I have found a piece of mathematical code to compute the square root of a real value.我找到了一段数学代码来计算实数值的平方根。 I obviously understand the code itself, but I must say that I badly understand the math logic of that algorithm.

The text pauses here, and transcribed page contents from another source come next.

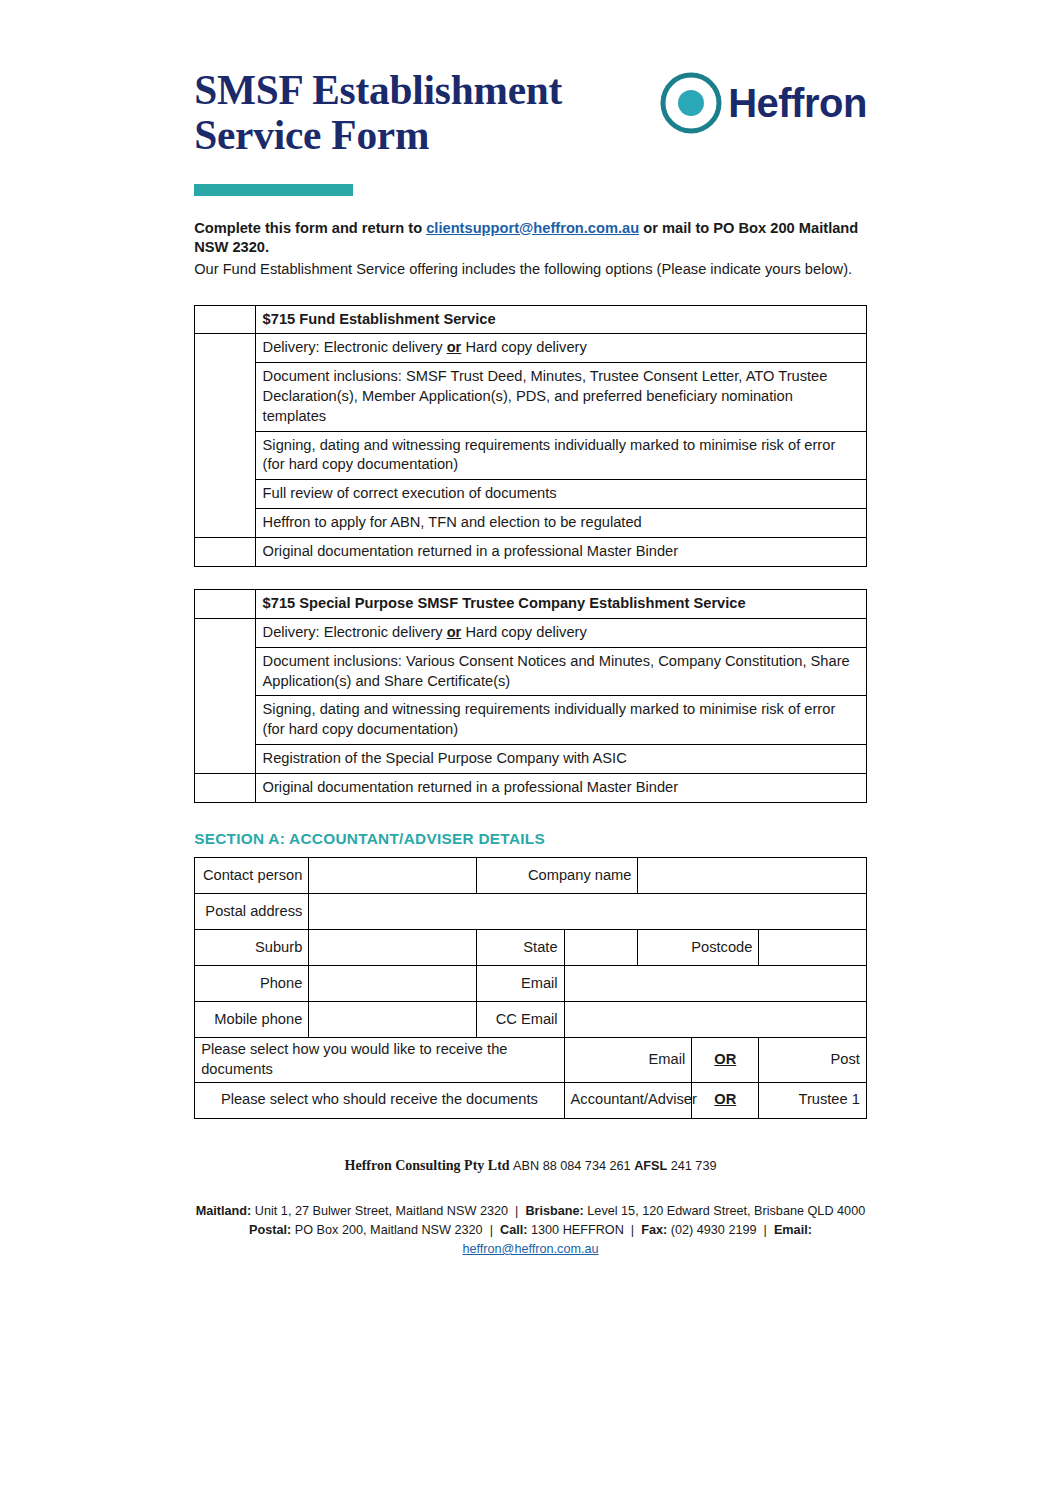SMSF Establishment
Service Form
Heffron
Complete this form and return to clientsupport@heffron.com.au or mail to PO Box 200 Maitland NSW 2320.
Our Fund Establishment Service offering includes the following options (Please indicate yours below).
| | $715 Fund Establishment Service |
| | Delivery: Electronic delivery or Hard copy delivery |
| | Document inclusions: SMSF Trust Deed, Minutes, Trustee Consent Letter, ATO Trustee Declaration(s), Member Application(s), PDS, and preferred beneficiary nomination templates |
| | Signing, dating and witnessing requirements individually marked to minimise risk of error (for hard copy documentation) |
| | Full review of correct execution of documents |
| | Heffron to apply for ABN, TFN and election to be regulated |
| | Original documentation returned in a professional Master Binder |
| | $715 Special Purpose SMSF Trustee Company Establishment Service |
| | Delivery: Electronic delivery or Hard copy delivery |
| | Document inclusions: Various Consent Notices and Minutes, Company Constitution, Share Application(s) and Share Certificate(s) |
| | Signing, dating and witnessing requirements individually marked to minimise risk of error (for hard copy documentation) |
| | Registration of the Special Purpose Company with ASIC |
| | Original documentation returned in a professional Master Binder |
Section A: Accountant/Adviser Details
| Contact person | | Company name | |
| Postal address | |
| Suburb | | State | | Postcode | |
| Phone | | Email | |
| Mobile phone | | CC Email | |
| Please select how you would like to receive the documents | Email | OR | Post |
| Please select who should receive the documents | Accountant/Adviser | OR | Trustee 1 |
Heffron Consulting Pty Ltd ABN 88 084 734 261 AFSL 241 739
Maitland: Unit 1, 27 Bulwer Street, Maitland NSW 2320 | Brisbane: Level 15, 120 Edward Street, Brisbane QLD 4000
Postal: PO Box 200, Maitland NSW 2320 | Call: 1300 HEFFRON | Fax: (02) 4930 2199 | Email: heffron@heffron.com.au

我显然理解代码本身,但我必须说我非常理解该算法的数学逻辑。 How does it work exactly?
它是如何工作的?
inline
double _recurse(const double &_, const double &_x, const double &_y)
{ double _result;
if(std::fabs(_y - _x) > 0.001)
_result = _recurse(_, _y, 0.5 * (_y + _ / _y));
else
_result = _y;
return _result;
}
inline
double sqrt(const double &_)
{ return _recurse(_, 1.0, 0.5 * (1.0 + _)); }
Assume that you want to compute √a
and have found an approxmation x
.假设您要计算
√a
并找到一个近似值x
。 You want to improve that approximation by adding some correction δ
to x
.您想通过向
x
添加一些校正δ
来改进该近似值。 In other terms, you want to establish换句话说,你想建立
x + δ = √a
or或者
(x + δ)² = x² + 2xδ + δ² = a
If you neglect the small term δ²
, you can solve for δ
and get如果忽略小项
δ²
,则可以求解δ
并得到
δ ~ (a - x²)/(2x)
and finally最后
x + δ ~ (a + x²)/(2x) = (a/x + x)/2.
This process can be iterated and converges very quickly to √a
.这个过程可以迭代并很快收敛到
√a
。
Eg for a=2
and the initial value x=1
, we get the approximations例如对于
a=2
和初始值x=1
,我们得到近似值
1, 3/2, 17/12, 577/408, 665857/470832, ...
and the corresponding squares,和相应的方块,
1, 2.25, 2.00694444..., 2.0000060073049..., 2.0000000000045...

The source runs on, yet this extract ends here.